WHAT YOU WILL DO:
Among the records below, find each line that includes the string "root" and copy it.

»»

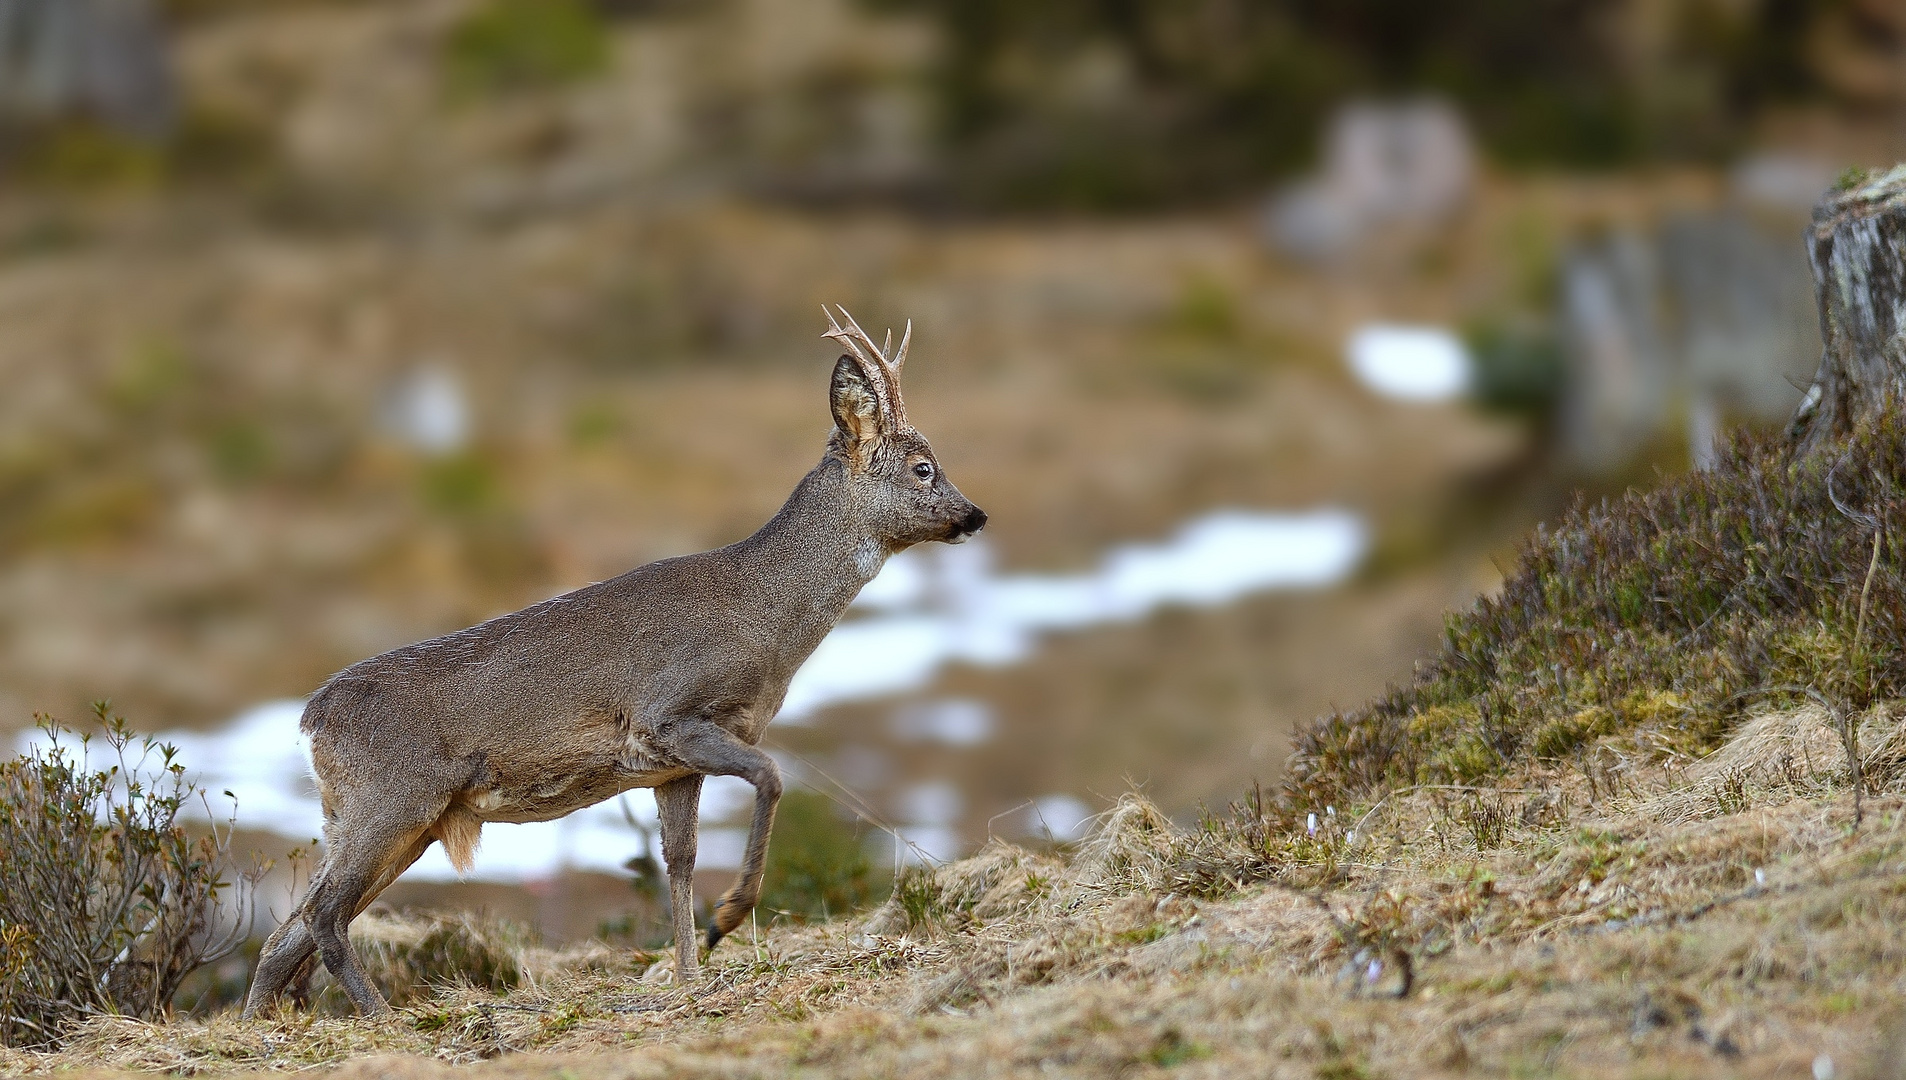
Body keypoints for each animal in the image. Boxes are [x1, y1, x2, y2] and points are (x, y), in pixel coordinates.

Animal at [242, 308, 983, 1020]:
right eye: (923, 467)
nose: (975, 515)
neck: (764, 616)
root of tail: (310, 720)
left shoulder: (674, 766)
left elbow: (678, 859)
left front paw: (689, 971)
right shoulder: (672, 715)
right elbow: (770, 778)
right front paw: (729, 916)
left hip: (385, 821)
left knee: (286, 936)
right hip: (390, 801)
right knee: (323, 915)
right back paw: (380, 1015)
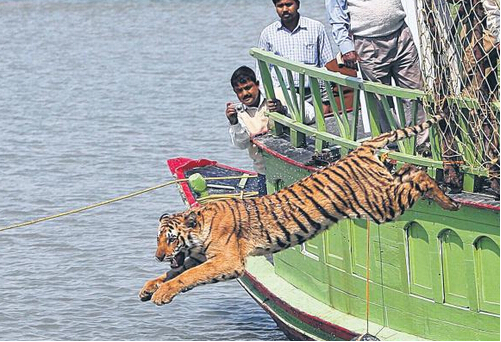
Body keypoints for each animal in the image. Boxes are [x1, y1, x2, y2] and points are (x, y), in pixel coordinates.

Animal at [139, 116, 458, 306]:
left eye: (170, 238)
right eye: (157, 239)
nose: (157, 256)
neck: (199, 231)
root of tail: (360, 147)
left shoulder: (228, 262)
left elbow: (186, 276)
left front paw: (162, 293)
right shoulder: (200, 258)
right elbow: (173, 273)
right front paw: (149, 287)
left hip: (382, 205)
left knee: (419, 175)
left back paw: (449, 202)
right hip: (384, 192)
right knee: (409, 171)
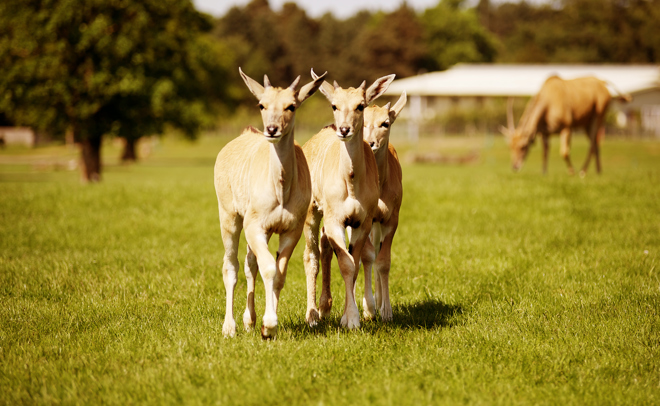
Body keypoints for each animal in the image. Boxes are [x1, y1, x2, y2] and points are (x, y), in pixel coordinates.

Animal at [215, 67, 326, 340]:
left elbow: (280, 273)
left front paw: (266, 326)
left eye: (291, 106)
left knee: (249, 263)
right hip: (229, 216)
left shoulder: (291, 230)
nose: (272, 129)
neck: (281, 189)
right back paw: (230, 327)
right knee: (231, 266)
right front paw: (270, 322)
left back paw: (249, 320)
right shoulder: (255, 226)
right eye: (261, 105)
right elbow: (269, 268)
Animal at [302, 70, 394, 330]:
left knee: (325, 247)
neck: (351, 184)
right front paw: (352, 319)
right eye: (334, 105)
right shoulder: (335, 219)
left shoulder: (362, 221)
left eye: (360, 105)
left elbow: (353, 264)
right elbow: (345, 262)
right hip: (312, 211)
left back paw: (324, 308)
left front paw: (348, 316)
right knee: (311, 256)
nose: (343, 129)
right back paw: (312, 315)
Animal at [502, 76, 632, 174]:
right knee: (595, 144)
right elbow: (545, 152)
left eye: (523, 147)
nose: (515, 166)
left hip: (597, 117)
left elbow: (564, 152)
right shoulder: (545, 133)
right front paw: (544, 173)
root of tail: (602, 81)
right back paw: (598, 172)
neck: (548, 103)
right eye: (510, 147)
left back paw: (583, 172)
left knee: (592, 145)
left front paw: (572, 172)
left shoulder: (567, 127)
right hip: (587, 124)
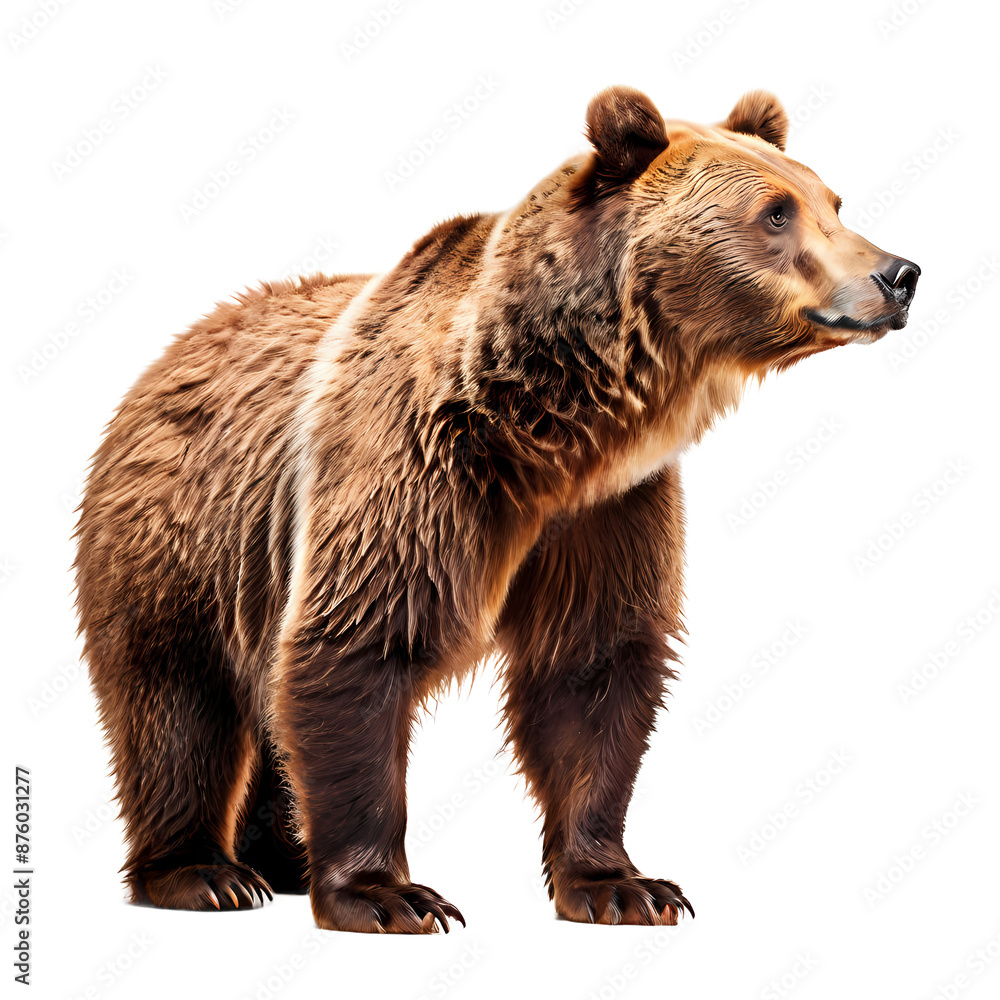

««

SOLUTION:
root of tail: (310, 720)
root of tail: (360, 147)
root of tail: (602, 81)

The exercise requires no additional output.